After my mother died in 2007, and before his own final illness became acute, Dad had a year of relative freedom, which I did my best to encourage. Things he hadn't done for years "because of Mum" came back into his life. He could go for walks (Mum couldn't walk, and couldn't bear to be left alone), so I bought him boots. He could listen to music (Mum didn't enjoy jazz, his passion), so I bought him CDs. He could read (Mum always felt ignored when sitting in the same room as a reader), so I bought him books and an illuminated magnifier to aid his failing eyesight. Our weekly chats on the phone – a repetitive filial chore (perhaps penance) I had come to dread over the decades – became enjoyable; he was free to talk about things he hadn't talked about for most of his life, and most weeks I would be jotting down a new shopping list as I listened.

Then the inevitable call came: he had been rushed into hospital for an emergency operation. I drove the four hours up to Norwich to visit him afterwards, and he seemed to have shrunk alarmingly into a tiny, frail, exhausted old man in a post-op gown. We talked for a bit, nothing of any great consequence, and then I had to leave for the drive back. On the way out, I realised I had left a bag by his bed, so headed back. The curtains had been half drawn around his bed, so he couldn't see me, but I could see him: he was laughing and joking with the three young nurses who had arrived to give him a bed-bath. I grabbed my bag and left the old guy to it. He was two weeks away from his 90th birthday; how would we best celebrate that now?, I wondered. The very next day, though, I heard he hadn't made it through the night. But I was grateful to have had this last intimate glimpse of him being (and enjoying being) the man himself, and not being my father, or a dutiful husband.

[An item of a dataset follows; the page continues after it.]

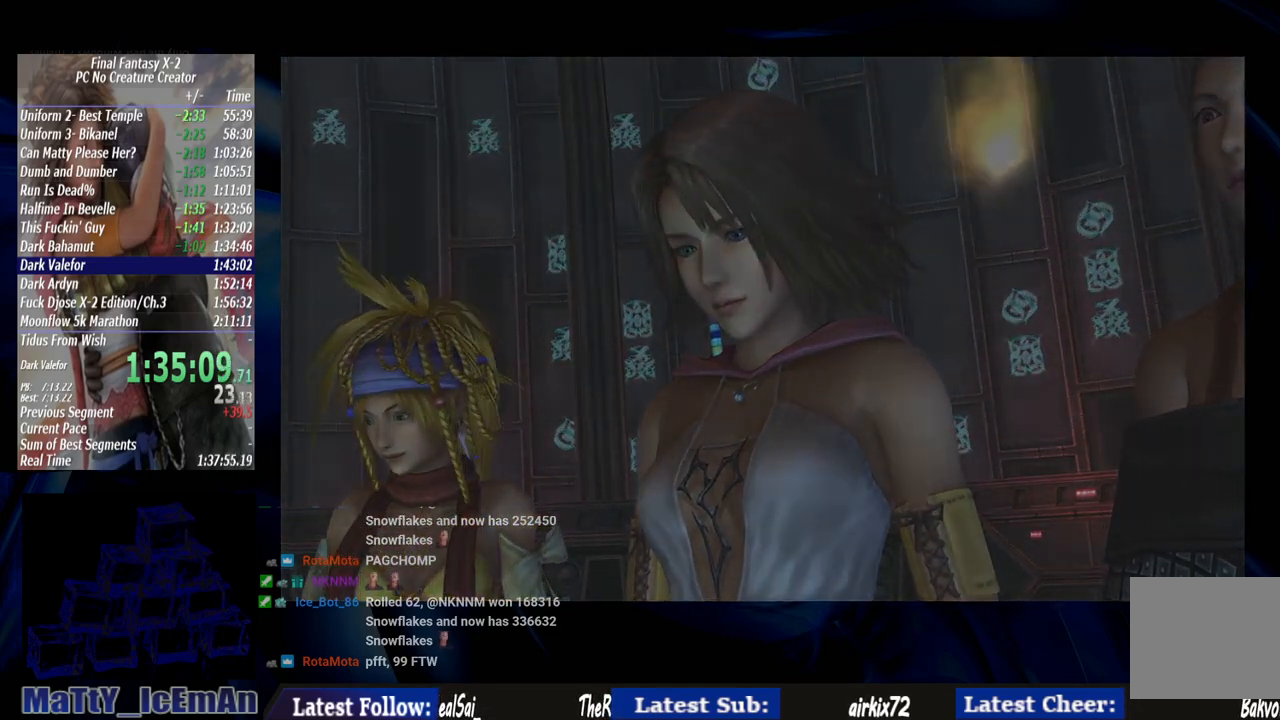
{"dt_ms": 500, "buttons": ["CROSS", "R1"], "left_stick": "center", "right_stick": "center", "events": [[83, "CROSS", "down"], [83, "R1", "down"], [183, "CROSS", "up"], [183, "R1", "up"], [283, "CROSS", "down"], [283, "R1", "down"], [417, "CROSS", "up"], [417, "R1", "up"], [483, "CROSS", "down"], [483, "R1", "down"]]}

1985: not much older then than I am now...

1. I'll never forget those coach-rides into central London, eventually going along the Chelsea Embankment before turning up into the West End. At one Christmas show, I remember looking across at a striped awning opposite the theatre we were being ushered into, which appeared to bear the name STRIPE-ERAMA. Only in later years did I realise it must have been STRIPERAMA, a strip-club on Soho's Greek Street.
2. The name "Elma Dangerfield" always used to come up, but this cannot be right.